Work request A — In the piece on the SDNY investigation of Rudy Giuliani, on what date did the Government seize the iCloud account of Victoria Toensing?
Work request B — Reproduce the piece on the SDNY investigation of Rudy Giuliani word for word, from "Generally, if DOJ" up to and including "identify deleted content)".
Work request C — Carry on writing the piece on the SDNY investigation of Rudy Giuliani, starting right after its final sentence.

Supplied text —

=====

In a chart, the Government identified that it had sought and seized a variety of undisclosed materials from multiple individuals, including: the iCloud and e-mail accounts of Rudolph Giuliani (11/04/19); the iCloud account of Victoria Toensing (11/04/19); an email account believed to belong to former Prosecutor General of Ukraine, Yuriy Lutsenko (11/6/19); an e-mail account believed to belong to the former head of the Ukrainian Fiscal Service, Roman Nasirov (12/10/19); the e-mail account of Victoria Toensing (12/13/19); the iPhone and iPad of pro-Trump Ukrainian businessman Alexander Levin (02/28/2020 and 3/02/2020); an iCloud account believed to belong to Roman Nasirov (03/03/2020); historical and prospective cell site information related to Rudolph Giuliani and Victoria Toensing (04/13/2021); electronic devices of Rudolph Giuliani and Giuliani Partners LLC (04/21/2021); and the iPhone of Victoria Toensing.
If there were any SDNY investigation into Firtash, you would expect to see warrants targeting his cloud content as well. It wasn’t in the warrants that Parnas had seen at the time of seizure.
So one thing this story (which also relies on Firtash lawyer Lanny Davis as a source) does is compare notes between suspects about the scope of SDNY’s interest in Rudy’s contact with Firtash. As NYT notes, it actually reveals that the investigation into Rudy was broader than previously known, and broader than the scope of the known warrants as described by Parnas.
In any case, what Costello told Reuters and presumably told NYT is that 1) he recently got these phones (content from which likely contributed to this story) back and 2) SDNY has not told him that Rudy is no longer a subject.
Generally, if DOJ seizes items as part of a grand jury investigation, they can keep them:
- So long as the grand jury investigation in which the property was seized is ongoing
- Until such time as FBI fully exploits the devices (that is, until they crack passwords and identify deleted content)
- During the pendency of a Special Master review
- For use in a charged prosecution if the validity of an extraction might otherwise be challenged
This response to Project Veritas’ efforts to get their phones back in a different SDNY investigation lays out the precedents in the District. If the grand jury investigation is closed, the subject of the investigation gets their property back, and Rudy has gotten his property back. So Costello fairly concludes that the known grand jury investigation into Rudy has been closed.

=====

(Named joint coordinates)
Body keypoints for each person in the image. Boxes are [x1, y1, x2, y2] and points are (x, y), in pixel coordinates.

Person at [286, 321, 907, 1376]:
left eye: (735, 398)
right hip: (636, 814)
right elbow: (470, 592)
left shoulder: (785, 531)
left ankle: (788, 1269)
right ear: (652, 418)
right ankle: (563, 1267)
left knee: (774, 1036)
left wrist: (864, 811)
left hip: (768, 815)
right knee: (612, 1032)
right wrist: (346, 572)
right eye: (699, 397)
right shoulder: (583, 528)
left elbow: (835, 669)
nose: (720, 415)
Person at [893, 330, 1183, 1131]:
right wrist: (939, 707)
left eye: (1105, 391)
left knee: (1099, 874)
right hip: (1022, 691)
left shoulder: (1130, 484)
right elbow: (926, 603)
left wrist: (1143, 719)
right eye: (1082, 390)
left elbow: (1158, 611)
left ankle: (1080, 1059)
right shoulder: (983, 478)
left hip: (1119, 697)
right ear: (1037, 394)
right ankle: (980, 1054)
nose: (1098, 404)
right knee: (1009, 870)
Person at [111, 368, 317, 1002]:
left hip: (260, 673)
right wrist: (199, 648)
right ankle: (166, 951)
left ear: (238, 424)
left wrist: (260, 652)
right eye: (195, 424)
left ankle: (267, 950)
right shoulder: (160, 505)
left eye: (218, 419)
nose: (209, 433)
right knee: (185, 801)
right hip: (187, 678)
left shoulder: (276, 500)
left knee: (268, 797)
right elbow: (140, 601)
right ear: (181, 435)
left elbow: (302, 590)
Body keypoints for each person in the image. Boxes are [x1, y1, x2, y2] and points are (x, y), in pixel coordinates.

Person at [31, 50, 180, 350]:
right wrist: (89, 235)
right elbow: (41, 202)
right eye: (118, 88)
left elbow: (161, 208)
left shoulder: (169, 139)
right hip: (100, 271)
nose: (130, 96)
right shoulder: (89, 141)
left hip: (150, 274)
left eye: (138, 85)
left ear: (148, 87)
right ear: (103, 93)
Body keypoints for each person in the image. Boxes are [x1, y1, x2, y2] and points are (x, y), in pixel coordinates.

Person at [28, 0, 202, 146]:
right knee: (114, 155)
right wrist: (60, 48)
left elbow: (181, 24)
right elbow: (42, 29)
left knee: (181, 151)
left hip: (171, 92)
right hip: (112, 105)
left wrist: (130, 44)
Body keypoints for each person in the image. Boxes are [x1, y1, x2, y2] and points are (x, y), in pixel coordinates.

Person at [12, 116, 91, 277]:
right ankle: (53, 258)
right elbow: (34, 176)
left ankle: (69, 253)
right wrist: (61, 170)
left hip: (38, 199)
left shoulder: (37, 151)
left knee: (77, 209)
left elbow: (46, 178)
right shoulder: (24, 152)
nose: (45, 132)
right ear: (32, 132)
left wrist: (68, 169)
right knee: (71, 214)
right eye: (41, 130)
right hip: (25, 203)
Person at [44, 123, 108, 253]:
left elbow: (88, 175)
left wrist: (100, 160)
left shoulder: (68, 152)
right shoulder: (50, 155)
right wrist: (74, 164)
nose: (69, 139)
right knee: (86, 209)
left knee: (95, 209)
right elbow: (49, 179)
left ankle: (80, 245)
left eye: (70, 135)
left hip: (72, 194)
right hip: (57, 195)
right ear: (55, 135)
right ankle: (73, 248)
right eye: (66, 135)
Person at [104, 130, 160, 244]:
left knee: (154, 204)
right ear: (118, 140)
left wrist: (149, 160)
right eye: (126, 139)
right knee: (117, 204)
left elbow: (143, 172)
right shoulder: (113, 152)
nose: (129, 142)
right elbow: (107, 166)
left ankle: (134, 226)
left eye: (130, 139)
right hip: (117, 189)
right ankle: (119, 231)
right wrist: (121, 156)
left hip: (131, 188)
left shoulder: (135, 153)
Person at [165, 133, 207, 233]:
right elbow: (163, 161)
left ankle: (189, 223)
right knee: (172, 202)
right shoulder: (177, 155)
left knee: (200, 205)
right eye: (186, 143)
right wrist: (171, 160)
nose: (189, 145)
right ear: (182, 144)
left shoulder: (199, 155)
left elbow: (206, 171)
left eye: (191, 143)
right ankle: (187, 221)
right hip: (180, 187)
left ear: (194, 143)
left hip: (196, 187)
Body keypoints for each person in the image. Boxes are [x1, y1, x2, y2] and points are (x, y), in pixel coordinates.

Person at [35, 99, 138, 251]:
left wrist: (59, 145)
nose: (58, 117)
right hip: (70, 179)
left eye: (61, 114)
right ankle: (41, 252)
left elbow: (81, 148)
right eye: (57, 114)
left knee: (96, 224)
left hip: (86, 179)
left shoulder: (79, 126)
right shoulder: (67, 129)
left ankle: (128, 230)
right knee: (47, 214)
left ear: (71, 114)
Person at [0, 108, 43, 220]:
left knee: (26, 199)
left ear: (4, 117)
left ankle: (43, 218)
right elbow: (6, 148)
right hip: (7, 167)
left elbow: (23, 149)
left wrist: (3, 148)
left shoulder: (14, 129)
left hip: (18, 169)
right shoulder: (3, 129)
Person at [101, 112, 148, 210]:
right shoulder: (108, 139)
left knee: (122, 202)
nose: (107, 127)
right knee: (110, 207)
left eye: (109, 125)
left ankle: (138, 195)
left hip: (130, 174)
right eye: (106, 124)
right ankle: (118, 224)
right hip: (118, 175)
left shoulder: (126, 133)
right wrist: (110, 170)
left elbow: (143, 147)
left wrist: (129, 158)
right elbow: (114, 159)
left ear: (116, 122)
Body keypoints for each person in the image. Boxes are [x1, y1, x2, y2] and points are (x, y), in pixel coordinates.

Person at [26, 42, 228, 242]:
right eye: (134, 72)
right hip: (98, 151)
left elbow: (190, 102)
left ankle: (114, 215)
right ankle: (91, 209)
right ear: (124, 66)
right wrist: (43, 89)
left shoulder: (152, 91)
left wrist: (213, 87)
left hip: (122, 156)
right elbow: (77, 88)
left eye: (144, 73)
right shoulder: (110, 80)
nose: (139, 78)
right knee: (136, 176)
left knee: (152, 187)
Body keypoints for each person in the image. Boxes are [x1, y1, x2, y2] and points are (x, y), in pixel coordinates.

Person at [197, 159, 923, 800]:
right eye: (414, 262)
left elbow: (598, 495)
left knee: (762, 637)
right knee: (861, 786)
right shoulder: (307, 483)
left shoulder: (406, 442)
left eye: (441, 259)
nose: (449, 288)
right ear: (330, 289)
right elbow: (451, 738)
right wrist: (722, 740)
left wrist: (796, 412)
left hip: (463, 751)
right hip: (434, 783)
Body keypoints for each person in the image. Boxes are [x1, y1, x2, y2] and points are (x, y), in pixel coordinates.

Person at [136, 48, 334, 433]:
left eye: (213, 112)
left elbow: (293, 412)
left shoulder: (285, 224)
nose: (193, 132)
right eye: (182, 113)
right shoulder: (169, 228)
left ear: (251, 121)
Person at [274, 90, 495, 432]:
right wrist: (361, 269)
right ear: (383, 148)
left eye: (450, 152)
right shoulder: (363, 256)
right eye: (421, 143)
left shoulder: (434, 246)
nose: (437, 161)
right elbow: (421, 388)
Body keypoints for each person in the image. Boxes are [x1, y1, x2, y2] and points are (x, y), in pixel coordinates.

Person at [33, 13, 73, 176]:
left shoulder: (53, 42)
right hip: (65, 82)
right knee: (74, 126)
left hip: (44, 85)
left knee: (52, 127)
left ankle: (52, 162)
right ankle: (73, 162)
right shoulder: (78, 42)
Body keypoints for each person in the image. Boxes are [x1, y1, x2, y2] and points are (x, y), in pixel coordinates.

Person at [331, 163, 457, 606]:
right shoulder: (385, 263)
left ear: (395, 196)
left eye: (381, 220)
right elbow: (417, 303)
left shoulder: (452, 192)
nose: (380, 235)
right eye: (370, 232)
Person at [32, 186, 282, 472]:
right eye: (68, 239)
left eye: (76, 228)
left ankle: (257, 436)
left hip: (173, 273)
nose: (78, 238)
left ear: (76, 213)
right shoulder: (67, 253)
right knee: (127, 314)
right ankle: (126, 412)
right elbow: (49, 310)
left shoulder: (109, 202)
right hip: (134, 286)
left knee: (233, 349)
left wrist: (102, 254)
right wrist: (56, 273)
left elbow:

=====

Reply A — 11/04/19

Reply B —
Generally, if DOJ seizes items as part of a grand jury investigation, they can keep them:
- So long as the grand jury investigation in which the property was seized is ongoing
- Until such time as FBI fully exploits the devices (that is, until they crack passwords and identify deleted content)

Reply C —
The thing is, if those materials are used for any other investigation — particularly now that they’ve been reviewed for privilege with kind of involvement from Costello that would amount to stipulation about the accuracy of the exploitation — would not be shared around DOJ as actual devices, some imaginary bag of Rudy Giuliani’s many phones passed from FBI agent to FBI agent. They’d be shared, via separate warrant from separate grand jury investigations, on hard drives of the post-privilege review content.
Costello can say with some confidence the grand jury investigation opened in 2019 won’t result in charges. But he doesn’t have a good explanation for why even SDNY has not told him Rudy is no longer a subject.
A more interesting part of the timing, to me, is that before Rudy got his devices back, a different part of DOJ obtained two rounds of subpoena returns from at least a dozen people asking (among other things) for all their post-October 1, 2020 communications to, from, or involving Rudy Giuliani or Victoria Toensing. Some of the people receiving those subpoenas would be hostile witnesses, themselves possible suspects of a crime. DOJ started, though, with people who had refused to take part of the fake elector scheme, who presumably could be expected to fully comply with the subpoena, including providing any Signal, WhatsApp, ProtonMail, or Telegram communications that might otherwise be unavailable.
The FBI likely has enough sets of subpoena returns including Rudy’s comms to know what content should be on his phones from when he was helping to plot a coup.
That’s the kind of thing FBI might have wanted to check before they released Rudy’s phones, to know how aggressively they had to look for potentially deleted content on the devices.